**EXERCISE BRIEF:** The answer should be the records below, word for word, with every image left out.

**DATASET EXCERPTS:**
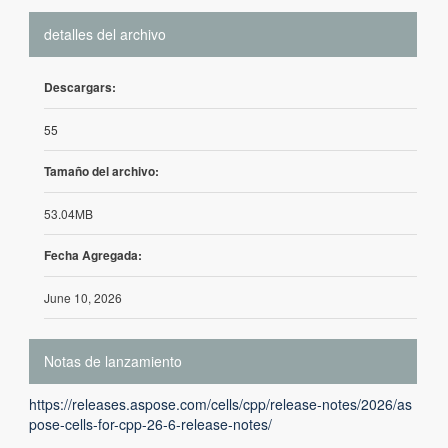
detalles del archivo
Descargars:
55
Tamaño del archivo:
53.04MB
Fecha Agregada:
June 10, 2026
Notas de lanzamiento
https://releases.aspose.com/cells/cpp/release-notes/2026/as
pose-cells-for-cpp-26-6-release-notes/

**WRITTEN SOLUTION:**
detalles del archivo
Descargars:
55
Tamaño del archivo:
53.04MB
Fecha Agregada:
June 10, 2026
Notas de lanzamiento
https://releases.aspose.com/cells/cpp/release-notes/2026/as
pose-cells-for-cpp-26-6-release-notes/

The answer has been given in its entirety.